Search code examples
phpxmlsimplexml

PHP SimpleXML Values returned have weird characters in place of hyphens and apostrophes


I have looked around and can't seem to find a solution so here it is.

I have the following code:

$file = "adhddrugs.xml";
$xmlstr = simplexml_load_file($file);
echo $xmlstr->report_description;

This is the simple version, but even trying this any hyphens r apostrophes are turned into: ^a (euro sign) trademark sign.

Things I have tried are:

echo = (string)$xmlstr->report_description; /* did not work */
echo = addslashes($xmlstr->report_description); /* yes I know this doesnt work with hyphens, was mainly trying to see if I could escape the apostrophes */
echo = addslashes((string)$xmlstr->report_description); /* did not work */

also htmlspecial(again i know does not work with hyphens), htmlentities, and a few other tricks.

Now the situation is I am getting the XML files from a feed so I cannot change them, but they are pretty standard.
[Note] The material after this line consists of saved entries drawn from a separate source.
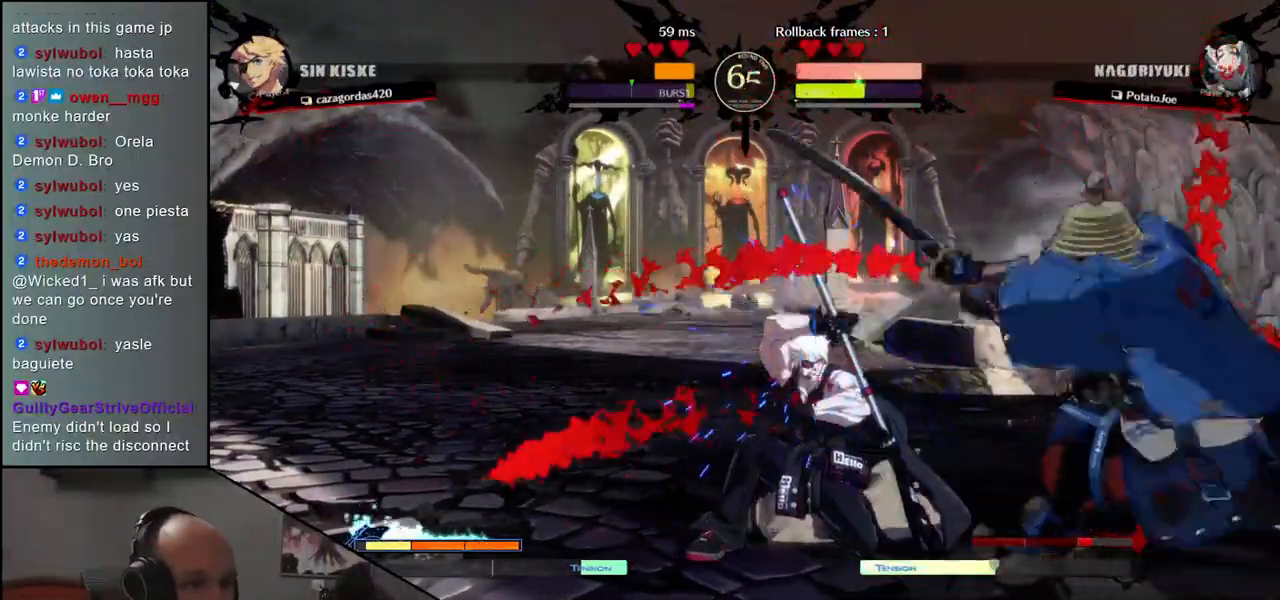
{"buttons": ["SQUARE"], "left_stick": "left", "events": [[33, "R1", "down"], [133, "R1", "up"], [300, "left_stick", "right"], [433, "left_stick", "left"], [467, "SQUARE", "down"]]}
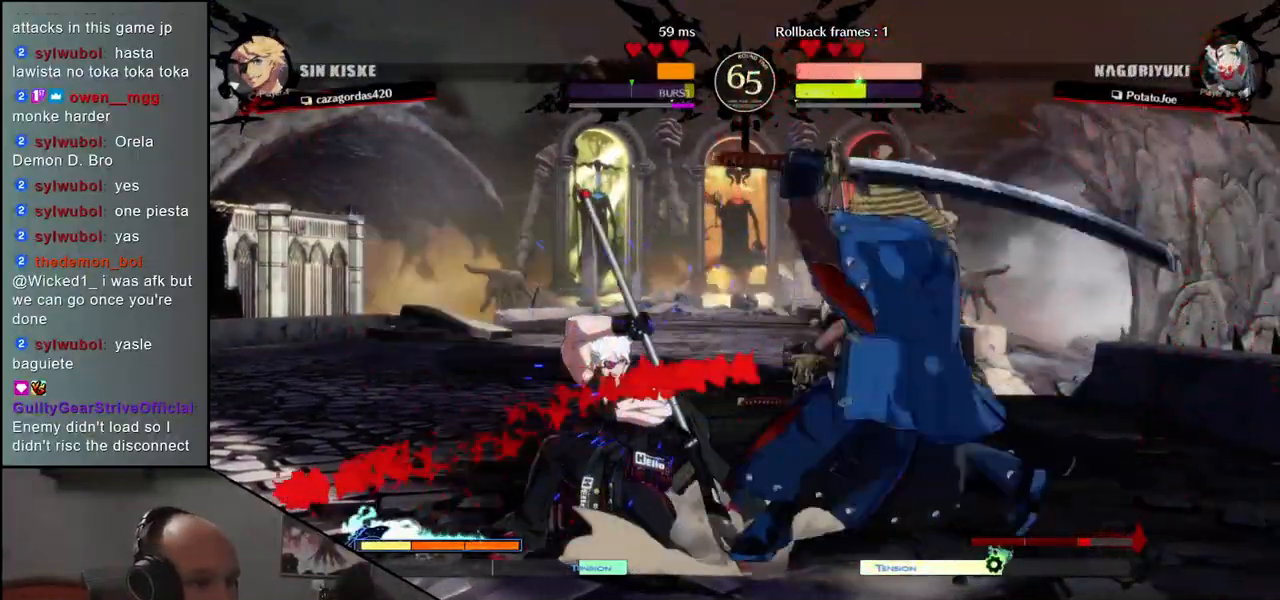
{"buttons": [], "left_stick": "down", "events": [[433, "SQUARE", "up"], [500, "left_stick", "down"]]}
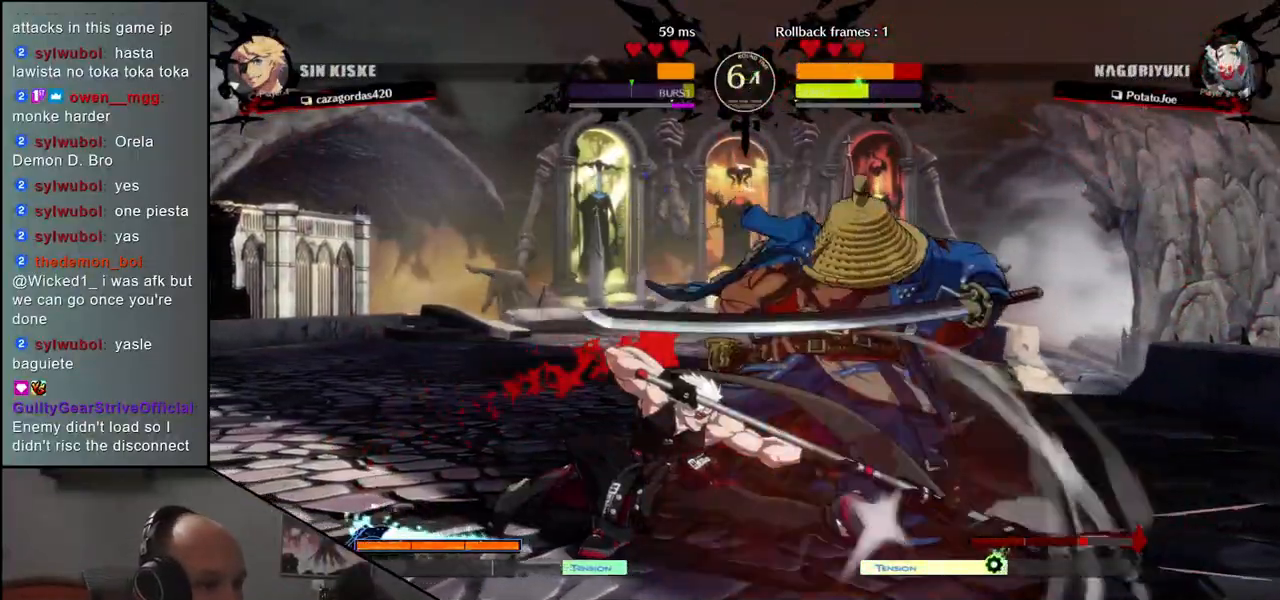
{"buttons": ["SQUARE"], "left_stick": "left", "events": [[83, "left_stick", "left"], [100, "SQUARE", "down"], [350, "SQUARE", "up"], [417, "left_stick", "right"], [483, "left_stick", "left"], [500, "SQUARE", "down"]]}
The text with the hyphens etc are encapsulated in a cdata tag and encoding is UTF-8. If I check the source I am shown the hyphens and apostrophes in the source.

Now just to see if the encoding was off or mislabeled or something else weird, I tried to view the raw XML file and sure enough it is displayed correctly.

I am sure that in my rush to find the answer I have overlooked something simple and the fact that this is really the first time I have ever used SimpleXML I am missing a very simple solution. Just don't dock me for it I really did try and find the answer on my own.

Thanks again.


Solution

  • Do you know the document's character set?

    You could do header('Content-Type: text/html; charset=utf-8'); before any content is printed, if you havent already.